In the darkness of caves, swirling vapors rose from our body while glowing candles left by pilgrims complete the eerie setting. The ritual of lighting candles are repeated in each puwesto.
Banahaw folks encourage pilgrims to light candles using matchsticks and discourage the practice of lighting from candles left earlier by other pilgrims to avoid the transfer of karma.
After going through the ritual cleansing in the waterfalls and saying prayers in dark caves, pilgrims proceed to Santos Kalbaryo.
The hike to Santos Kalbaryo is like going up an uneven, moss-covered staircase in Middle-earth. It a treacherous climb. In a make-shift shed we rested next to a pair of vintage tapayan secured permanently by growing vines. Old folks say it used to hold drinking water for the pilgrims.
Banahaw traditions ranges from being an altar of Filipino hero Jose Rizal to extra-terrestrial airport of UFOs. It is only in this part of our country where folk Catholicism is blended with nationalistic fervor, combined with ancient alien theories akin to legendary cities of Lemuria and Atlantis.
Most popular of the Banahaw legends relates to the transferring of Calvary from Jerusalem to Mount Banahaw by four angels. This legend explains to this day the generations of pilgrims making their way to Mount Banahaw in the same tradition of the Via Crucis.

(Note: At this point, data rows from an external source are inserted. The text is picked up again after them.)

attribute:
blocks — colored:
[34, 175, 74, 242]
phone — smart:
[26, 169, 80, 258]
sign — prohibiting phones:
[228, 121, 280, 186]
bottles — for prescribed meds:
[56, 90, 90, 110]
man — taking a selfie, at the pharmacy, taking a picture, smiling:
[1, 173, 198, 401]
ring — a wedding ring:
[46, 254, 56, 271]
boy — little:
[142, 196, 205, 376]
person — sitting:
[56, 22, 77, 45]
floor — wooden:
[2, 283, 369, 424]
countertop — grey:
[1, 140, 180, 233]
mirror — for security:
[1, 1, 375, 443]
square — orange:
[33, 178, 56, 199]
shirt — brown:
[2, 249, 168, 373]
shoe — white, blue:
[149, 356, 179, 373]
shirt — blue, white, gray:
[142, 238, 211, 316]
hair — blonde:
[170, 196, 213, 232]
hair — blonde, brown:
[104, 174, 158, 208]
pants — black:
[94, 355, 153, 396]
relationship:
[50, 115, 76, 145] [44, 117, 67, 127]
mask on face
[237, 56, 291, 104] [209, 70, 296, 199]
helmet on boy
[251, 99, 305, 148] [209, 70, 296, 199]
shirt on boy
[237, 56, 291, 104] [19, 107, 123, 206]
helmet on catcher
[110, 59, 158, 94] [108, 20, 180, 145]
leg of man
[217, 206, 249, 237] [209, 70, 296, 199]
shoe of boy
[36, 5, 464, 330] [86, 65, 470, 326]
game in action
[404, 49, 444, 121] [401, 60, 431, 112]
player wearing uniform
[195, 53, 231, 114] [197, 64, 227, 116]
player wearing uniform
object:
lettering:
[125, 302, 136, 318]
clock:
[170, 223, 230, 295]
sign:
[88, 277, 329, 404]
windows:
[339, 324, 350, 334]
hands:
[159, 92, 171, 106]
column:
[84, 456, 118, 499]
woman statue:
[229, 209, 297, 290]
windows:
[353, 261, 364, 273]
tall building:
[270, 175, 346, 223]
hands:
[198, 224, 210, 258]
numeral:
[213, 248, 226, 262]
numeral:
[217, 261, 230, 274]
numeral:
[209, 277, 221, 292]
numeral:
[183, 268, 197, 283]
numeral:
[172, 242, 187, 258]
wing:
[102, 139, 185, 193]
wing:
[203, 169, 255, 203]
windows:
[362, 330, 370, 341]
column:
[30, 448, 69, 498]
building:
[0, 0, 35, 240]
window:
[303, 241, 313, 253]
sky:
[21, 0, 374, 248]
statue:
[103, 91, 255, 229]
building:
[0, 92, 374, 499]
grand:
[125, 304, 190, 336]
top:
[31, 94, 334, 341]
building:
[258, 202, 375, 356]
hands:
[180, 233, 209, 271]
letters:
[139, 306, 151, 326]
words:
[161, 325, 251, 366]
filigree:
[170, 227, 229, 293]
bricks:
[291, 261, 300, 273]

Upon reaching the Santos Kalbaryo, it is a custom among pilgrims to leave a piece of stone they’ve been carrying from the start of the pilgrimage at the foot of the three crosses. The view of the lowlands and the sea and the neighboring mountains of Masalakot and Cristobal are breathtaking from Santos Kalbaryo.

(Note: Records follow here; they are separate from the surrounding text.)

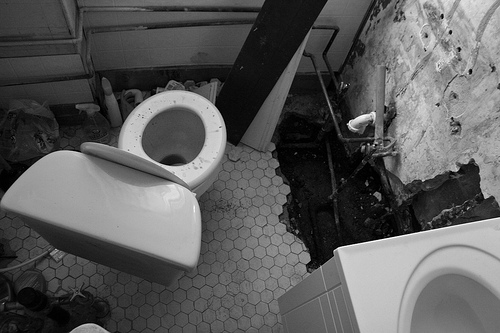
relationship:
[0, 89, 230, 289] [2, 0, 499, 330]
toilet in bathroom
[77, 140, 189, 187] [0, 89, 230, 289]
lid up on toilet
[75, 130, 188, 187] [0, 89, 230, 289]
lid up on toilet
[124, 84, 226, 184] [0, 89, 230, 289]
seat down on toilet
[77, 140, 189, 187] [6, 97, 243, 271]
lid up on toilet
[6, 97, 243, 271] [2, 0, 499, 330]
toilet in bathroom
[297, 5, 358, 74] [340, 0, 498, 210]
plaster off wall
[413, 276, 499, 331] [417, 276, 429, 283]
sink seen edge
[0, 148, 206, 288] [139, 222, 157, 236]
tank seen part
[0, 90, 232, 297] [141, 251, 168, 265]
tank has edge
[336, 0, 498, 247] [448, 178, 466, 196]
wall has part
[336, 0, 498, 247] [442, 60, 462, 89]
wall has edge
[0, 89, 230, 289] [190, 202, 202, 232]
toilet has edge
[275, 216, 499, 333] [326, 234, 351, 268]
sink has edge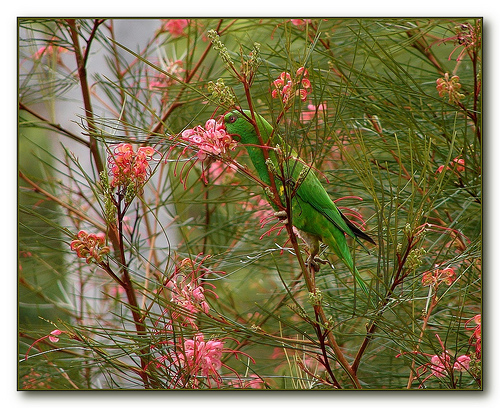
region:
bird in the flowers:
[179, 88, 355, 243]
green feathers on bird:
[276, 108, 369, 215]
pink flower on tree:
[99, 131, 179, 199]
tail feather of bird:
[311, 240, 391, 309]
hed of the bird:
[206, 105, 258, 152]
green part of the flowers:
[330, 42, 421, 137]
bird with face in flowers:
[164, 90, 356, 288]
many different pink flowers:
[91, 113, 238, 363]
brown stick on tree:
[62, 40, 116, 150]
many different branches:
[30, 45, 457, 374]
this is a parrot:
[240, 117, 336, 262]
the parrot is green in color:
[302, 190, 320, 214]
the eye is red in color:
[227, 114, 238, 123]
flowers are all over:
[128, 272, 345, 388]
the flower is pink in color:
[193, 125, 224, 157]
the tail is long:
[350, 258, 367, 300]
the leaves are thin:
[371, 75, 418, 126]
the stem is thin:
[333, 345, 365, 377]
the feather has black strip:
[351, 225, 369, 239]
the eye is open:
[228, 114, 239, 124]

For local Banahaw folks, plans of commercializing Mount Banahaw as a tourist spot is a threat to its spiritual tradition. The hundred of pilgrims who come to this holy mountain are not tourists. They go to Mount Banahaw to offer prayers of thanks and to ask forgiveness and grace. Thus, just like in any other sacred ground, Mount Banahaw commands utmost respect from those who come to this holy mountain.